Seven Days in Solitary [8/07/2016]
Our Weekly Roundup of News and Views on Solitary Confinement
• Mother Jones journalist Shane Bauer wrote about Damien Coestly, a prisoner Bauer met while he was reporting undercover at the Winn Correctional Center in Louisiana. Coestly has since committed suicide while he was placed in a segregation cell at the facility.
• New York City released data on the number of violent incidents at Rikers Island, announcing that “for the first six months of the year inmate assaults on staff resulting in serious injuries decreased 45% compared with the same period last year” and “the use of force by officers causing serious injuries went down 46%” – data which suggests things at the facility are getting safer, despite the decreased use of isolation. The number of people held in solitary confinement “is down by 75% since Correction Commissioner Joseph Ponte took over two years ago.”

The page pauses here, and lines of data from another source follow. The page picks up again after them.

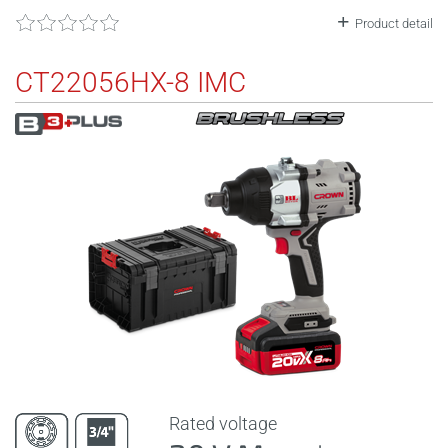
Product detail
CT22056HX-8 IMC
Rated voltage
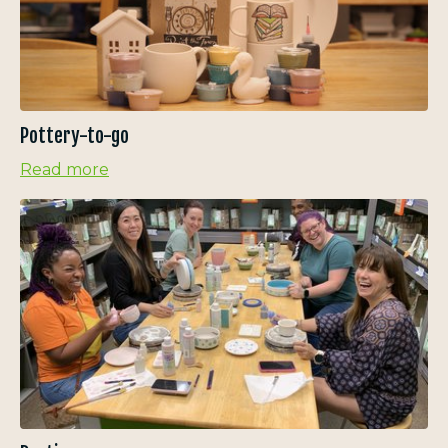
Pottery-to-go
Read more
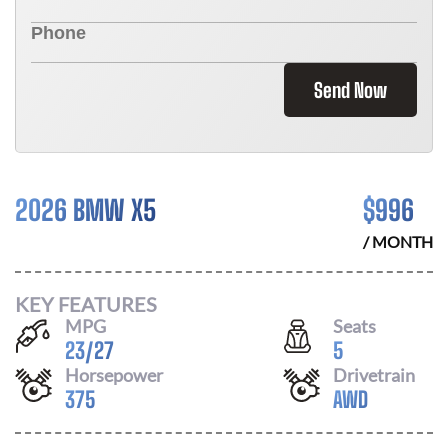
Send Now
2026 BMW X5
$
996
/ MONTH
KEY FEATURES
MPG
Seats
23
/
27
5
Horsepower
Drivetrain
375
AWD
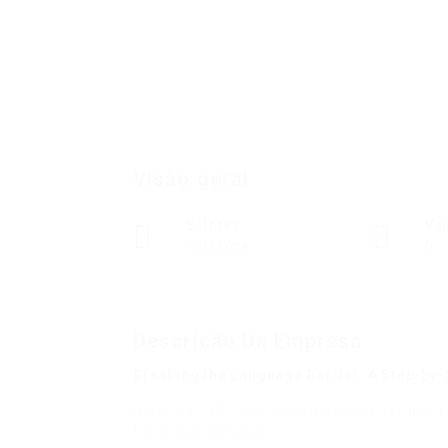
Visão geral
Setores
Va
Field Work
0
Descrição Da Empresa
Breaking the Language Barrier: A Step-by-
Here is a comprehensive blog post designed 
translator earbuds.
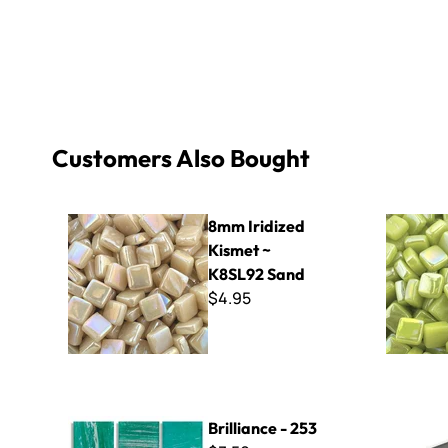
Customers Also Bought
8mm Iridized Kismet ~ K8SL92 Sand
8mm Iridiz
8mm Iridized
Kismet ~
K8SL92 Sand
$4.95
Brilliance - 253
EZ Mosaic F
Brilliance - 253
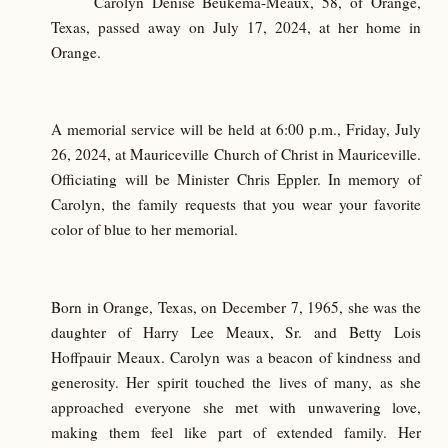
Carolyn Denise Beukema-Meaux, 58, of Orange,
Texas, passed away on July 17, 2024, at her home in
Orange.
A memorial service will be held at 6:00 p.m., Friday, July
26, 2024, at Mauriceville Church of Christ in Mauriceville.
Officiating will be Minister Chris Eppler. In memory of
Carolyn, the family requests that you wear your favorite
color of blue to her memorial.
Born in Orange, Texas, on December 7, 1965, she was the
daughter of Harry Lee Meaux, Sr. and Betty Lois
Hoffpauir Meaux. Carolyn was a beacon of kindness and
generosity. Her spirit touched the lives of many, as she
approached everyone she met with unwavering love,
making them feel like part of extended family. Her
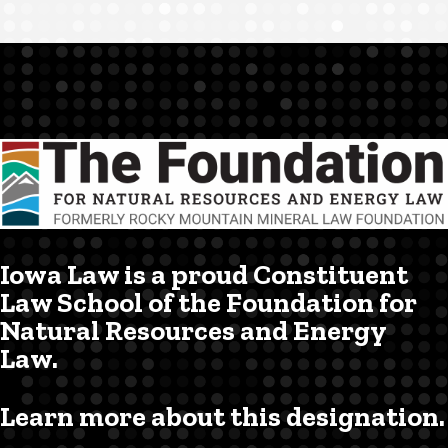
Iowa Law is a proud Constituent
Law School of the Foundation for
Natural Resources and Energy
Law.
Learn more about this designation.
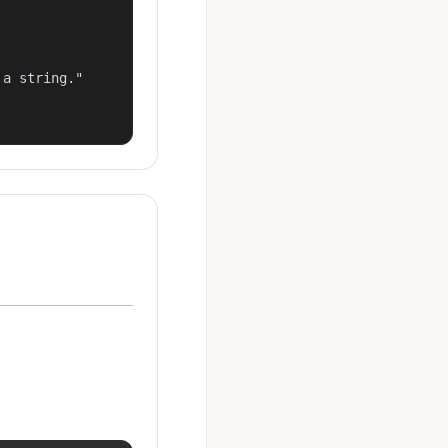
a string."
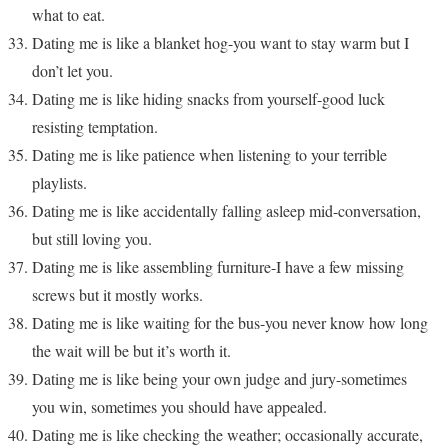
what to eat.
Dating me is like a blanket hog-you want to stay warm but I
don’t let you.
Dating me is like hiding snacks from yourself-good luck
resisting temptation.
Dating me is like patience when listening to your terrible
playlists.
Dating me is like accidentally falling asleep mid-conversation,
but still loving you.
Dating me is like assembling furniture-I have a few missing
screws but it mostly works.
Dating me is like waiting for the bus-you never know how long
the wait will be but it’s worth it.
Dating me is like being your own judge and jury-sometimes
you win, sometimes you should have appealed.
Dating me is like checking the weather; occasionally accurate,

• People locked up at Wisconsin prisons in Columbia and Green Bay “may be participating in the hunger strike that a few inmates at the Waupun Correctional Institution began on June 5th,” according to Milwaukee Public Radio. Dodge County Circuit Court has ruled to allow the force-feeding of three people participating in the hunger strike, which is a protest against the state’s use of solitary confinement.

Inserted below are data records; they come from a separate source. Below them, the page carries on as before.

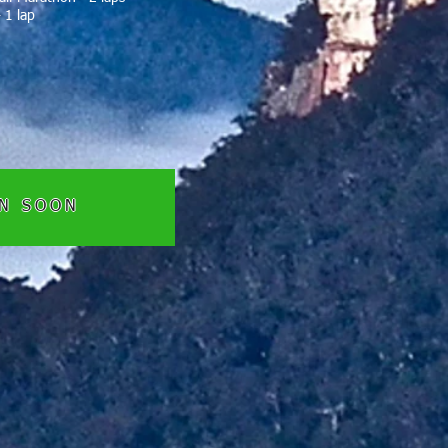
 1 lap
EN SOON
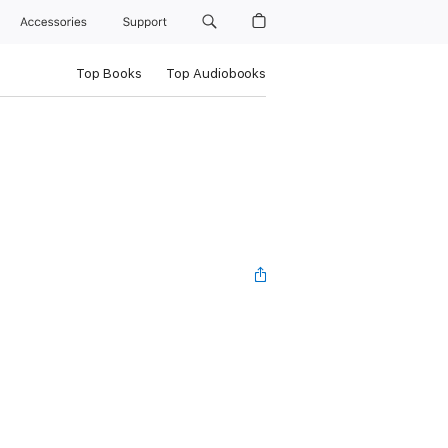
Accessories
Support
Top Books
Top Audiobooks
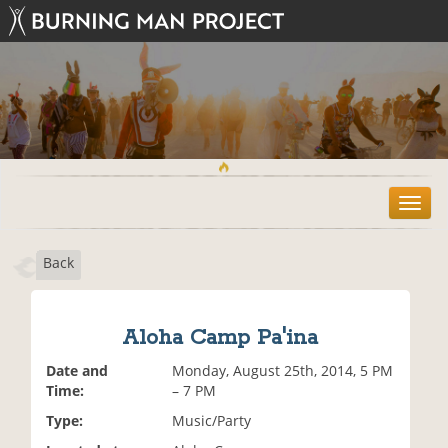
T
o
g
Back
g
l
e
n
Aloha Camp Pa'ina
a
v
Date and
Monday, August 25th, 2014, 5 PM
i
Time:
– 7 PM
g
Type:
Music/Party
a
t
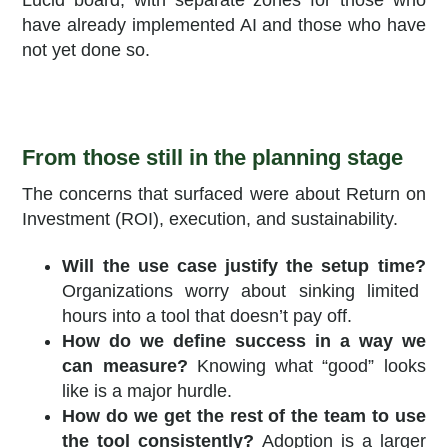
Lucid board, with separate zones for those who
have already implemented AI and those who have
not yet done so.
From those still in the planning stage
The concerns that surfaced were about Return on
Investment (ROI), execution, and sustainability.
Will the use case justify the setup time?
Organizations worry about sinking limited
hours into a tool that doesn’t pay off.
How do we define success in a way we
can measure?
Knowing what “good” looks
like is a major hurdle.
How do we get the rest of the team to use
the tool consistently?
Adoption is a larger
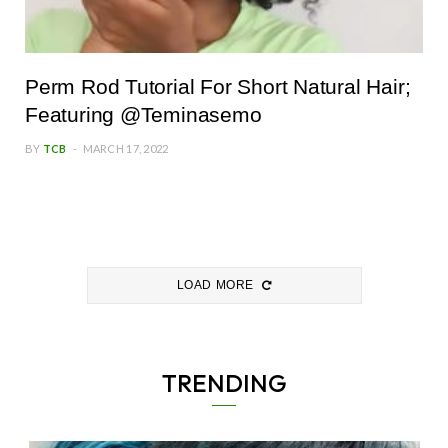
Perm Rod Tutorial For Short Natural Hair;
Featuring @Teminasemo
BY
TCB
MARCH 17, 2022
LOAD MORE
TRENDING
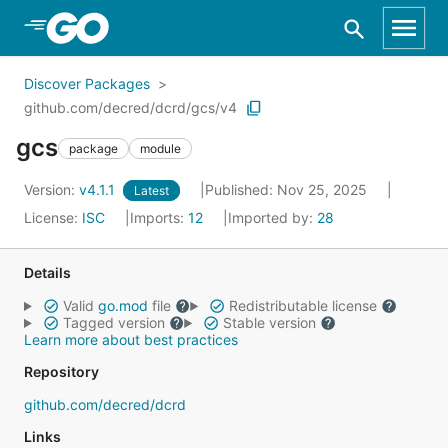
Skip to Main Content
Discover Packages
github.com/decred/dcrd/gcs/v4
gcs
package
module
Version:
v4.1.1
Published: Nov 25, 2025
Latest
License:
ISC
Imports:
12
Imported by:
28
Details
Valid
go.mod
file
Redistributable license
Tagged version
Stable version
Learn more about best practices
Repository
github.com/decred/dcrd
Links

• A journalist for the Charlotte Observer chronicled the experiences of one man who has been held in solitary confinement in North Carolina’s prisons. Jason Swain, who has been in isolation for more than 4,800 straight days, has engaged in frequent self-harm, including swallowing razors, ripping open surgical incisions and plunging sharp objects into his open wounds.

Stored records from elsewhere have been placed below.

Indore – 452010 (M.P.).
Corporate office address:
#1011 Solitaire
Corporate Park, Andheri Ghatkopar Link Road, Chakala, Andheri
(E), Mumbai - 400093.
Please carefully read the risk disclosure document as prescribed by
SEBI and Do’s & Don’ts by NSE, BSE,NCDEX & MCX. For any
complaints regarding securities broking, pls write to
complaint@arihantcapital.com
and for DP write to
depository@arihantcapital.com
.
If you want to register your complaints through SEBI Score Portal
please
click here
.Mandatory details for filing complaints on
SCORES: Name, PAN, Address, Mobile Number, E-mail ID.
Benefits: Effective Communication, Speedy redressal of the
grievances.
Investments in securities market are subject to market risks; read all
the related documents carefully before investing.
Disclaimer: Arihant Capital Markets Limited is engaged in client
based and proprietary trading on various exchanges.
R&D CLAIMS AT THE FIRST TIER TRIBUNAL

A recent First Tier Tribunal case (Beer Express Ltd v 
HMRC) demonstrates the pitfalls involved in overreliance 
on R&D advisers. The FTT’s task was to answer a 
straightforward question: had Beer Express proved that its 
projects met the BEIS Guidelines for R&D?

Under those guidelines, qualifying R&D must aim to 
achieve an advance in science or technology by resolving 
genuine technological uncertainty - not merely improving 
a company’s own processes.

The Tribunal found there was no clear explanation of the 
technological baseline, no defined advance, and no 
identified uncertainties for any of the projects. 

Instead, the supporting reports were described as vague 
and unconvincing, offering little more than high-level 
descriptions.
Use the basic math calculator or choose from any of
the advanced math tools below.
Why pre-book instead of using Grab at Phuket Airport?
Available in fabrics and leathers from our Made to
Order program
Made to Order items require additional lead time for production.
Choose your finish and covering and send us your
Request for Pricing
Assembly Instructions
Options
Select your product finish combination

• The Center for American Progress and the Movement Advancement Project published a report on the experiences of LGBT people of color in the criminal justice system, including the use of solitary. “Segregating or isolating incarcerated people limits their ability to access programs and services available to the general prison population… Additionally, when individuals are placed in protective custody or isolated, they are at increased risk for harassment and abuse by correctional officers because of reduced visibility and oversight.”